As in many countries without universal healthcare, in Namibia economic class determines the level of healthcare accessible. Middle class women solely access private maternity care. Many pregnant women live in poverty and travel from long distances to access care in Windhoek, as it is the only referral hospital in Namibia for women with higher risk pregnancies.
During this placement I also attended the International Confederation of Midwives’ Africa Conference which took place in Windhoek, and brought together midwives across Africa to discuss, plan, celebrate and advocate for midwifery in Africa, focusing on how to improve maternity services. This not only enabled me to meet and hear from many inspiring midwifery leaders in Africa, but also hear reports about current maternity services and plans for the future.

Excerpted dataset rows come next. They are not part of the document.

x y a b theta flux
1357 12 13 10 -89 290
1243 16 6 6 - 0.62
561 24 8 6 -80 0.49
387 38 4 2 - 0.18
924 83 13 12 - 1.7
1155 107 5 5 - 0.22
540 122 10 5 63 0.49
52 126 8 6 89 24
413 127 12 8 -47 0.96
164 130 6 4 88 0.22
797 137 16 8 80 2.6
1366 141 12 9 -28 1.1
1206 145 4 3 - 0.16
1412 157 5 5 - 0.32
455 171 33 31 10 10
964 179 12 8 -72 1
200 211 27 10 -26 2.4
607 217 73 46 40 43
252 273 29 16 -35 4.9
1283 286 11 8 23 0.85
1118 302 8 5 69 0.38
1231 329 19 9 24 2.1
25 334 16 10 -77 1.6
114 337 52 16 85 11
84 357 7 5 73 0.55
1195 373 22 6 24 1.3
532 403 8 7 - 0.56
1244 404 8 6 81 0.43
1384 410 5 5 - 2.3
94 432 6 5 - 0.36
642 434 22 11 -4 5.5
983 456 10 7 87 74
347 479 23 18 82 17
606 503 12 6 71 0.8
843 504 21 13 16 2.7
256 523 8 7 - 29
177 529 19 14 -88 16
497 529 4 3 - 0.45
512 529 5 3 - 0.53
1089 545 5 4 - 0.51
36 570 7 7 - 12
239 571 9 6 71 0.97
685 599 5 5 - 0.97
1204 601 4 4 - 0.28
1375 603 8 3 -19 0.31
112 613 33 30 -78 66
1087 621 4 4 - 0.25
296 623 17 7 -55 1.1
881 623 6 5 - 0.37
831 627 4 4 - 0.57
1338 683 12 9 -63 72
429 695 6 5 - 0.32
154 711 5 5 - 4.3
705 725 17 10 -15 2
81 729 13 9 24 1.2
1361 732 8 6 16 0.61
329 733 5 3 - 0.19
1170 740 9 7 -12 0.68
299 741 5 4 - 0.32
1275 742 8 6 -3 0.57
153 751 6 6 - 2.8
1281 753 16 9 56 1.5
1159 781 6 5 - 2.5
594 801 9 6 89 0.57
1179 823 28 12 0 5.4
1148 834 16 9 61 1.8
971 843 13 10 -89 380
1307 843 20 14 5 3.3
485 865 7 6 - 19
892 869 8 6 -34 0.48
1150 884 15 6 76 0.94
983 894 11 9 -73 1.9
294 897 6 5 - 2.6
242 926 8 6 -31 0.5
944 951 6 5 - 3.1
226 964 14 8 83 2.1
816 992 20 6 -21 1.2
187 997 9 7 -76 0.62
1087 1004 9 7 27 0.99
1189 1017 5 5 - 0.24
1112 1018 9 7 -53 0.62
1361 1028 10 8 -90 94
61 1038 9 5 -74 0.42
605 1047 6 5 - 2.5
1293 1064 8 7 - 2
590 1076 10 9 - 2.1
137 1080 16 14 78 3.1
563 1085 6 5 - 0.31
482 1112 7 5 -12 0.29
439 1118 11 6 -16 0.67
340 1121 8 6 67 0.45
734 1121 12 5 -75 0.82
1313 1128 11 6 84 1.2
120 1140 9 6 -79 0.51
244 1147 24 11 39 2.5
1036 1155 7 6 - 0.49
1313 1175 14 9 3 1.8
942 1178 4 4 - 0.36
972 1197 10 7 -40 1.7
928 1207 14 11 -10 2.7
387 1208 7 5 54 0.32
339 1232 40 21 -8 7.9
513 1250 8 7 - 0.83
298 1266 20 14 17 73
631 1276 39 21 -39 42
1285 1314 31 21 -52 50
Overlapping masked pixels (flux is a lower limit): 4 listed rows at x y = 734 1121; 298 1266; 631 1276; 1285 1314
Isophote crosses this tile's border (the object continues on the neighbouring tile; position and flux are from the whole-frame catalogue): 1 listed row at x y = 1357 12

Both personally and professionally I believe that my sense of perspective has been broadened hugely by the opportunity that the Iolanthe Student Award and this placement have offered me. I feel that I have more of global perspective that will stop me from being UK-centric in my thinking, and give me a better ability to think broadly about midwifery and maternity issues worldwide. I believe that this placement has made me more likely to question routine practice and make sure I don’t just know how to do something, but also why I am doing it.
I have enormous respect for the midwives working in Namibia and would love to return as a qualified midwife and take part in the Phoenix Project to support their pre-registration and qualified midwives’ refresher training.
In the meantime, I am in the process of setting up a virtual buddying scheme between Cardiff University and University of Namibia students, creating a space where we can share skills and resources, ask questions and learn more about maternity care in each country and garner an appreciation of each others’ culture.
It was a privilege to receive this award and to visit Namibia. Thank you so much.